The food and activity journal did its job. Just writing everything down – point form, nothing pretty – highlighted why I’d been eating more bready stuff and hence why I was worrying about gaining weight.
Far from being the first step on the slippery slope back to toast addiction, my calorie-dense snacks were a sign that I – get this! – wasn’t eating enough.

How do I know? My exercise regime was frequent, varied and darned vigorous, and my meals were loaded with nutrient-rich, calorie-poor choices. All good, so far.

Seeing the two lists side by side, black ink on white paper, showed me that my expectations were askew. A snack of one celery stalk with a tablespoon of peanut butter simply is not sufficient to fuel a brisk 20-minute walk to the gym, 20 hard-core minutes on the arc trainer, and a brisk 20-minute walk home.
My meals were more substantial than that lightweight snack, but clearly still not enough.

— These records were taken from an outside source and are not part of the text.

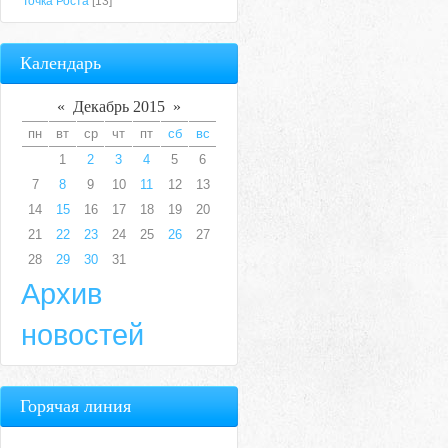
Точка Роста
[13]
Календарь
«
Декабрь 2015
»
пн
вт
ср
чт
пт
сб
вс
1
2
3
4
5
6
7
8
9
10
11
12
13
14
15
16
17
18
19
20
21
22
23
24
25
26
27
28
29
30
31
Архив
новостей
Горячая линия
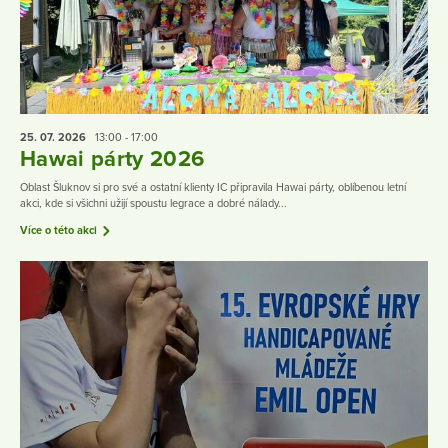
25. 07.
2026
13:00 - 17:00
Hawai párty 2026
Oblast Šluknov si pro své a ostatní klienty IC připravila Hawai párty, oblíbenou letní
akci, kde si všichni užijí spoustu legrace a dobré nálady...
Více o této akci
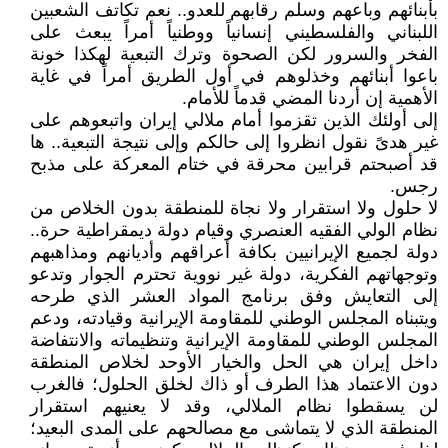
بأبنائهم وباعهم وسلم رقابهم للعدو.. نعم تكاتف الشعبين
اللبناني والفلسطيني إنسانياً ووطنياً أمراً يبعث على
الفخر والسرور لكن الصحوة وترك التبعية لهكذا خونة
باعوا أبنائهم وخذلوهم في أول الطريق أمراً في غاية
الأهمية إن أردنا المضي قدماً للأمام.
إلى أولئك الذين تقزموا أمام ملالي إيران واتبعوهم على
غير هدىً نقول انظروا إلى حالكم وإلى نتيجة التبعية.. ها
قد أصبحتم قرابين محرقة في ختام المعركة على مذبح
رجس.
لا حلول ولا استقرار ولا نجاة للمنطقة بدون الخلاص من
نظام الولي الفقيه العنصري وقيام دولة ديمقراطية حرة..
دولة لجميع الإيرانيين بكافة أعراقهم وأديانهم ومذاهبهم
وتوجهاتهم الفكرية، دولة غير نووية تحترم الجوار وتدعو
إلى التعايش وفق برنامج المواد العشر الذي طرحه
ويتبناه المجلس الوطني للمقاومة الإيرانية وقيادته، ودعم
المجلس الوطني للمقاومة الإيرانية وتنظيماته والانتفاضة
داخل إيران هي الحل والخيار الأوحد لخلاص المنطقة
دون الاعتماد هذا الطرف أو ذاك لخلق الحلول؛ فالغرب
لن يسقطوا نظام الملالي، وقد لا يعنيهم استقرار
المنطقة الذي لا يتماشى مع مصالحهم على المدى البعيد؛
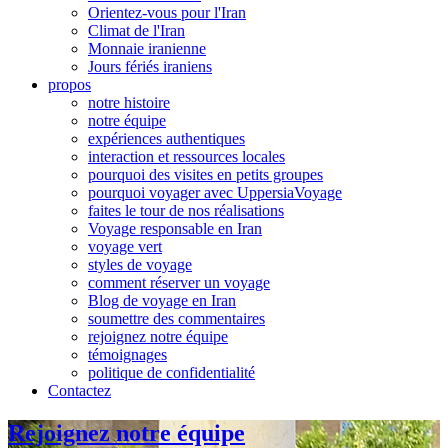
Orientez-vous pour l'Iran
Climat de l'Iran
Monnaie iranienne
Jours fériés iraniens
propos
notre histoire
notre équipe
expériences authentiques
interaction et ressources locales
pourquoi des visites en petits groupes
pourquoi voyager avec UppersiaVoyage
faites le tour de nos réalisations
Voyage responsable en Iran
voyage vert
styles de voyage
comment réserver un voyage
Blog de voyage en Iran
soumettre des commentaires
rejoignez notre équipe
témoignages
politique de confidentialité
Contactez
Rejoignez notre équipe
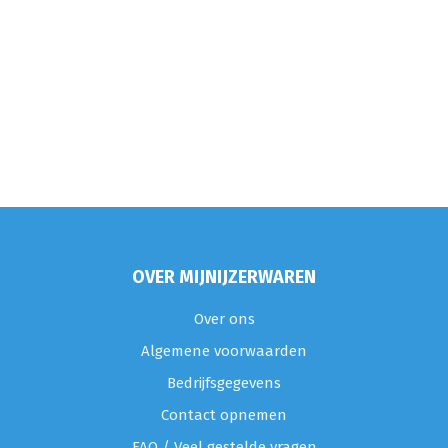
OVER MIJNIJZERWAREN
Over ons
Algemene voorwaarden
Bedrijfsgegevens
Contact opnemen
FAQ / Veel gestelde vragen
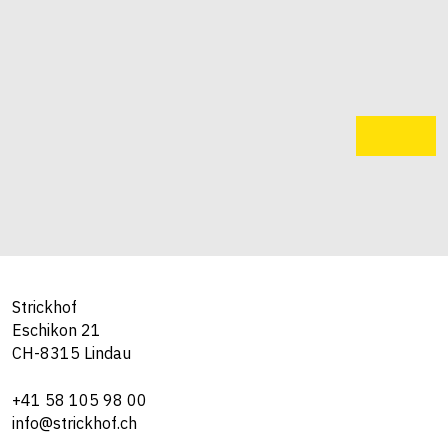
Strickhof
Eschikon 21
CH-8315 Lindau
+41 58 105 98 00
info@strickhof.ch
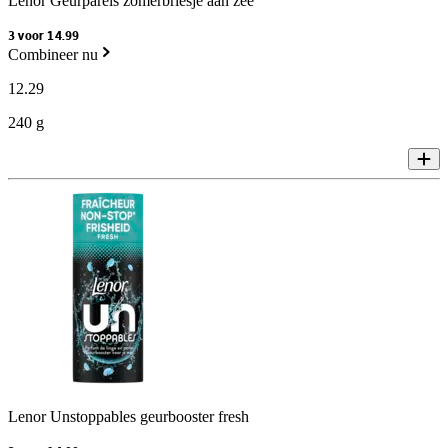
Lenor Geurparels zomerbriesje aan zee
3 voor 14.99
Combineer nu
12
.
29
240 g
Lenor Unstoppables geurbooster fresh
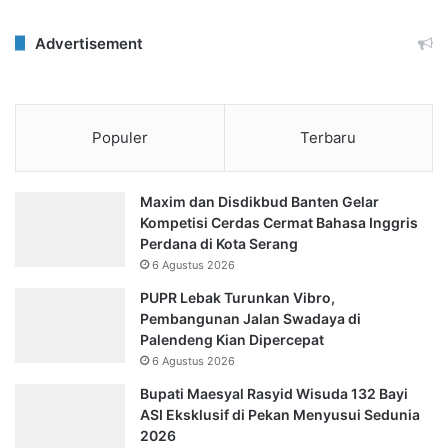
Advertisement
Populer
Terbaru
Maxim dan Disdikbud Banten Gelar
Kompetisi Cerdas Cermat Bahasa Inggris
Perdana di Kota Serang
6 Agustus 2026
PUPR Lebak Turunkan Vibro,
Pembangunan Jalan Swadaya di
Palendeng Kian Dipercepat
6 Agustus 2026
Bupati Maesyal Rasyid Wisuda 132 Bayi
ASI Eksklusif di Pekan Menyusui Sedunia
2026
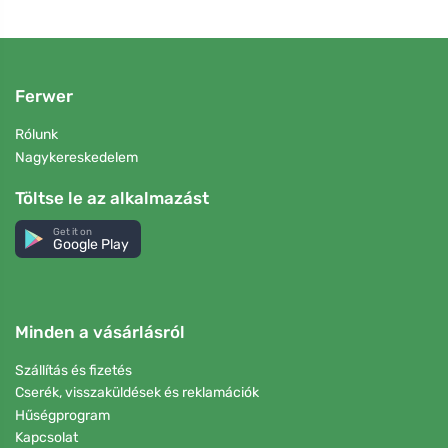
Ferwer
Rólunk
Nagykereskedelem
Töltse le az alkalmazást
Get it on
Google Play
Minden a vásárlásról
Szállítás és fizetés
Cserék, visszaküldések és reklamációk
Hűségprogram
Kapcsolat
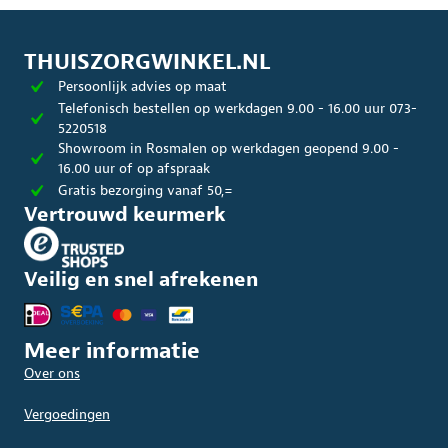
THUISZORGWINKEL.NL
Persoonlijk advies op maat
Telefonisch bestellen op werkdagen 9.00 - 16.00 uur 073-
5220518
Showroom in Rosmalen op werkdagen geopend 9.00 -
16.00 uur of op afspraak
Gratis bezorging vanaf 50,=
Vertrouwd keurmerk
Veilig en snel afrekenen
Meer informatie
Over ons
Vergoedingen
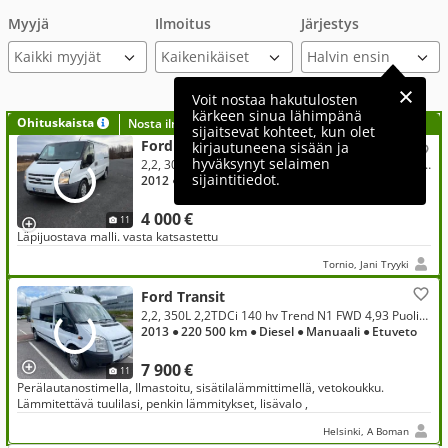
Myyjä
Ilmoitus
Järjestys
Kaikki myyjät
Voit nostaa hakutulosten
kärkeen sinua lähimpänä
Ohituskaista
Nosta ilmoituksesi tähän?
sijaitsevat kohteet, kun olet
Ford Transit
kirjautuneena sisään ja
hyväksynyt selaimen
2,2, 300L 2,2TDCi 125 hv Perusmalli N1 Van FWD 4,36 Puolikorkea
sijaintitiedot.
2012
● 325 000 km
● Diesel
● Manuaali
● Etuveto
4 000 €
11
Läpijuostava malli. vasta katsastettu
Tornio, Jani Tryyki
Ford Transit
2,2, 350L 2,2TDCi 140 hv Trend N1 FWD 4,93 Puolikorkea
2013
● 220 500 km
● Diesel
● Manuaali
● Etuveto
7 900 €
11
Perälautanostimella, Ilmastoitu, sisätilalämmittimellä, vetokoukku.
Lämmitettävä tuulilasi, penkin lämmitykset, lisävalo ,
Helsinki, A Boman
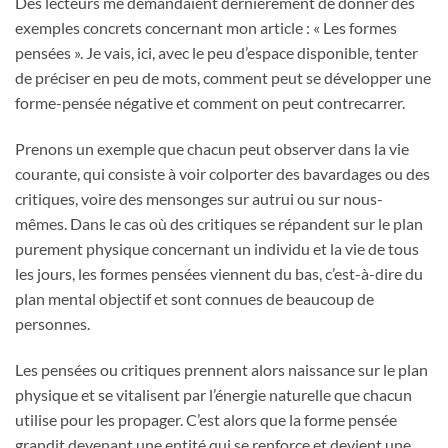
Des lecteurs me demandaient dernièrement de donner des
exemples concrets concernant mon article : « Les formes
pensées ». Je vais, ici, avec le peu d’espace disponible, tenter
de préciser en peu de mots, comment peut se développer une
forme-pensée négative et comment on peut contrecarrer.
Prenons un exemple que chacun peut observer dans la vie
courante, qui consiste à voir colporter des bavardages ou des
critiques, voire des mensonges sur autrui ou sur nous-
mêmes. Dans le cas où des critiques se répandent sur le plan
purement physique concernant un individu et la vie de tous
les jours, les formes pensées viennent du bas, c’est-à-dire du
plan mental objectif et sont connues de beaucoup de
personnes.
Les pensées ou critiques prennent alors naissance sur le plan
physique et se vitalisent par l’énergie naturelle que chacun
utilise pour les propager. C’est alors que la forme pensée
grandit devenant une entité qui se renforce et devient une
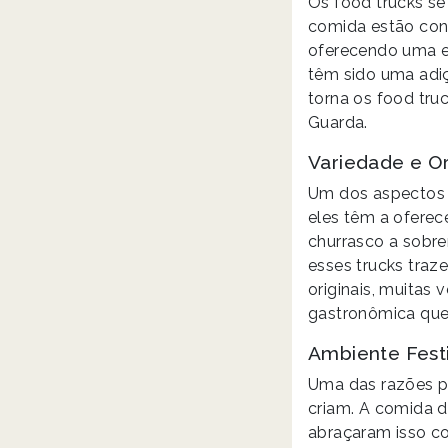
Os food trucks se
comida estão con
oferecendo uma ex
têm sido uma adi
torna os food tru
Guarda.
Variedade e Or
Um dos aspectos m
eles têm a oferec
churrasco a sobr
esses trucks traz
originais, muita
gastronômica que 
Ambiente Fest
Uma das razões pe
criam. A comida 
abraçaram isso c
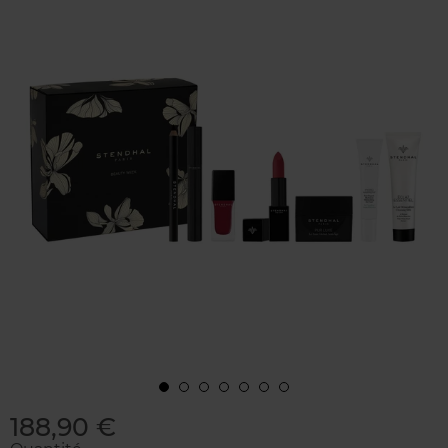
188,90 €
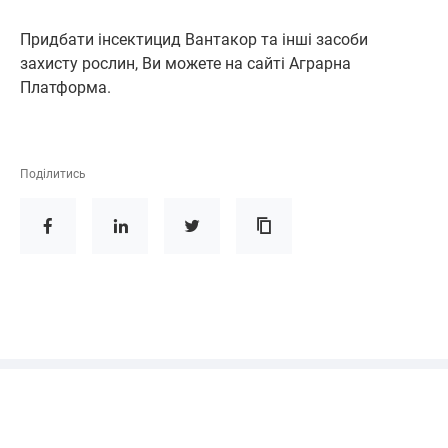
Придбати інсектицид Вантакор та інші засоби
захисту рослин, Ви можете на сайті Аграрна
Платформа.
Поділитись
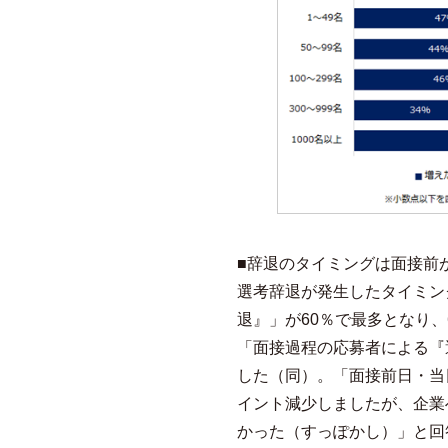
■辞退のタイミングは面接前
選考辞退が発生したタイミン
退』」が60％で最多となり
「面接過程の応募者による『
した（同）。「面接前日・当
イント減少しましたが、企業
かった（すっぽかし）」と回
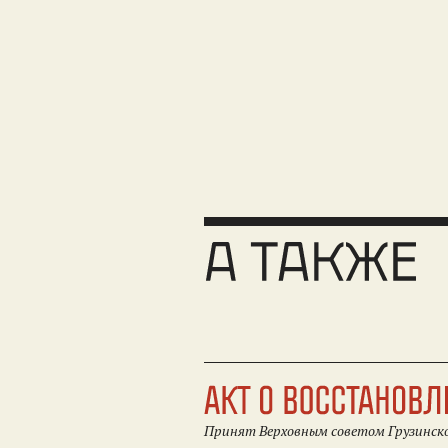
Принят Верховным советом Грузинской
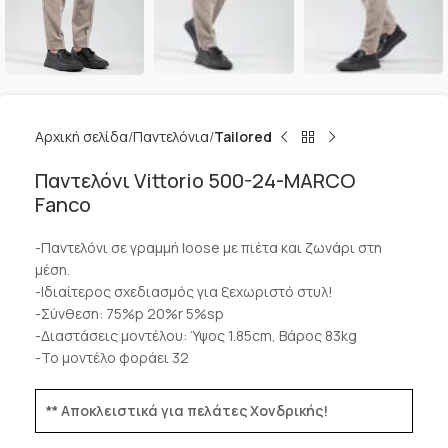
Αρχική σελίδα
Παντελόνια
Tailored
Παντελόνι Vittorio 500-24-MARCO
Fanco
-Παντελόνι σε γραμμή loose με πιέτα και ζωνάρι στη
μέση.
-Ιδιαίτερος σχεδιασμός για ξεχωριστό στυλ!
-Σύνθεση: 75%p 20%r 5%sp
-Διαστάσεις μοντέλου: Ύψος 1.85cm, Βάρος 83kg
-Το μοντέλο φοράει 32
** Αποκλειστικά για πελάτες Χονδρικής!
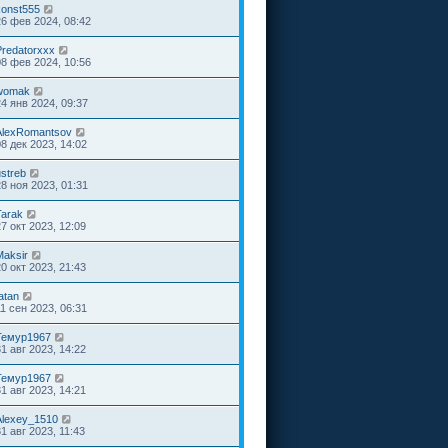
konst555
26 фев 2024, 08:42
Predatorxxx
08 фев 2024, 10:56
womak
24 янв 2024, 09:37
AlexRomantsov
08 дек 2023, 14:02
ustreb
28 ноя 2023, 01:31
Tarak
27 окт 2023, 12:09
Maksir
20 окт 2023, 21:43
atan
11 сен 2023, 06:31
Темур1967
31 авг 2023, 14:22
Темур1967
31 авг 2023, 14:21
Alexey_1510
1 авг 2023, 11:43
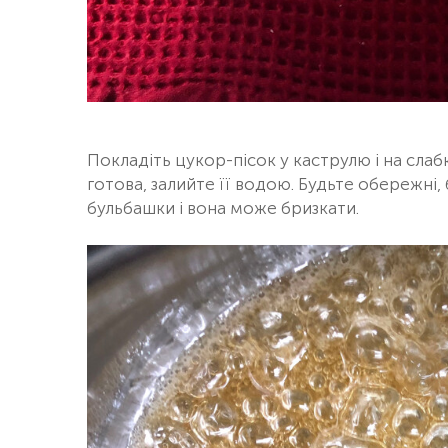
Покладіть цукор-пісок у каструлю і на сла
готова, залийте її водою. Будьте обережні
бульбашки і вона може бризкати.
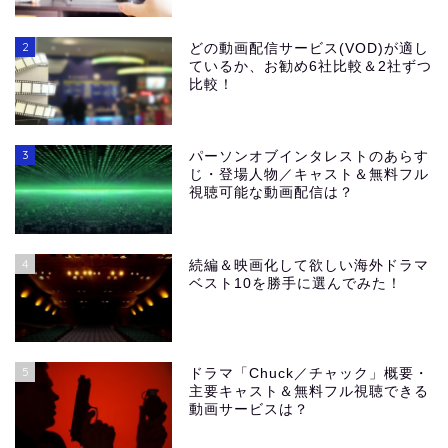
2
どの動画配信サービス(VOD)が適し
ているか、お勧め6社比較＆2社ずつ
比較！
3
パーソンオブインタレストのあらす
じ・登場人物／キャスト＆無料フル
視聴可能な動画配信は？
4
続編＆映画化して欲しい海外ドラマ
ベスト10を勝手に選んでみた！
5
ドラマ「Chuck／チャック」概要・
主要キャスト＆無料フル視聴できる
動画サービスは？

So I added an element to breakfast and lunch. Along with my steel-cut oat porridge and half-cup of compote, I stirred in half a cup of yogurt too.

My morning snack was a pear and two slices of Swiss cheese.

To my protein (two gluten-free turkey sausages) and one veg (a handful of broccoli) for lunch, I added another handful of red cabbage and sprinkled the vegetables with shaved Parmesan cheese.

I was stuffed – so full that I couldn’t manage another snack before I headed out mid-afternoon to walk 20 minutes to the pool and swim a kilometer – which felt great, even though I haven’t swum a lap for at least a year. I picked up 15 pounds of groceries, loaded them into my backpack, and walked home.
Then I was hungry, four and a half hours after lunch.

I made my snack a little heftier than usual. A dozen almonds, a small apple, and hot chocolate made with brown-rice protein powder in a cup of soy milk.

That was at 4:30, and I finally got to dinner at 7:30: an egg with half a turkey sausage and some chopped red and green peppers, half a cup of yogurt and half a cup of compote.


That felt like a lot of food, but all I had to do to make it work for me was space it out a little further. Instead of being hungry every hour and a half and noshing on crackers, I comfortably lasted three hours or more before another substantial installment.

I’d tipped the balance from Calorie Negative to Calorie Neutral, and seeing the evidence in black and white, as well as on Grandma’s old scale, was very sweet.